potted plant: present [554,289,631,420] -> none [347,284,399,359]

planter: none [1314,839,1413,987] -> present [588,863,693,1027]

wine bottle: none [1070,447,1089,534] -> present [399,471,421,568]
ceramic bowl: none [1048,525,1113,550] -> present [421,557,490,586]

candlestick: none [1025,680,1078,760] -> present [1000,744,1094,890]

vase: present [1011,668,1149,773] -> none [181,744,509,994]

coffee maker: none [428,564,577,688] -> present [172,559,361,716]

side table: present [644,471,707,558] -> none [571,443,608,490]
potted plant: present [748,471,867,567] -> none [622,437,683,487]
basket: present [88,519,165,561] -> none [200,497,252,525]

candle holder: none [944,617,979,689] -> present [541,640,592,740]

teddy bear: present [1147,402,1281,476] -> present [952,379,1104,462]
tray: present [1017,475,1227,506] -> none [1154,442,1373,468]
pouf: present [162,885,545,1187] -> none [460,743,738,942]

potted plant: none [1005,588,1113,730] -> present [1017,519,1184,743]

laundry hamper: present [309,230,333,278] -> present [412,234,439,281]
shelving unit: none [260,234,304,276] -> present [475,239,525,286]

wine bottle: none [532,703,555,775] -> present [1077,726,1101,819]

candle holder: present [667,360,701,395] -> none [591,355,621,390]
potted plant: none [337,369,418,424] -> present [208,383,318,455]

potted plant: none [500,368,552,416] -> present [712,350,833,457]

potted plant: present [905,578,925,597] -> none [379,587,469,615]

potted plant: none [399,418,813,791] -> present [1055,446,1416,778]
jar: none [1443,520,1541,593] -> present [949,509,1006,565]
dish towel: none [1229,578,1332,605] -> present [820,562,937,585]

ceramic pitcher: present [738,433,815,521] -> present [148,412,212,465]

## Exercise
The data above must be returned in full, exactly as written.

## Finished exercise
potted plant: present [554,289,631,420] -> none [347,284,399,359]

planter: none [1314,839,1413,987] -> present [588,863,693,1027]

wine bottle: none [1070,447,1089,534] -> present [399,471,421,568]
ceramic bowl: none [1048,525,1113,550] -> present [421,557,490,586]

candlestick: none [1025,680,1078,760] -> present [1000,744,1094,890]

vase: present [1011,668,1149,773] -> none [181,744,509,994]

coffee maker: none [428,564,577,688] -> present [172,559,361,716]

side table: present [644,471,707,558] -> none [571,443,608,490]
potted plant: present [748,471,867,567] -> none [622,437,683,487]
basket: present [88,519,165,561] -> none [200,497,252,525]

candle holder: none [944,617,979,689] -> present [541,640,592,740]

teddy bear: present [1147,402,1281,476] -> present [952,379,1104,462]
tray: present [1017,475,1227,506] -> none [1154,442,1373,468]
pouf: present [162,885,545,1187] -> none [460,743,738,942]

potted plant: none [1005,588,1113,730] -> present [1017,519,1184,743]

laundry hamper: present [309,230,333,278] -> present [412,234,439,281]
shelving unit: none [260,234,304,276] -> present [475,239,525,286]

wine bottle: none [532,703,555,775] -> present [1077,726,1101,819]

candle holder: present [667,360,701,395] -> none [591,355,621,390]
potted plant: none [337,369,418,424] -> present [208,383,318,455]

potted plant: none [500,368,552,416] -> present [712,350,833,457]

potted plant: present [905,578,925,597] -> none [379,587,469,615]

potted plant: none [399,418,813,791] -> present [1055,446,1416,778]
jar: none [1443,520,1541,593] -> present [949,509,1006,565]
dish towel: none [1229,578,1332,605] -> present [820,562,937,585]

ceramic pitcher: present [738,433,815,521] -> present [148,412,212,465]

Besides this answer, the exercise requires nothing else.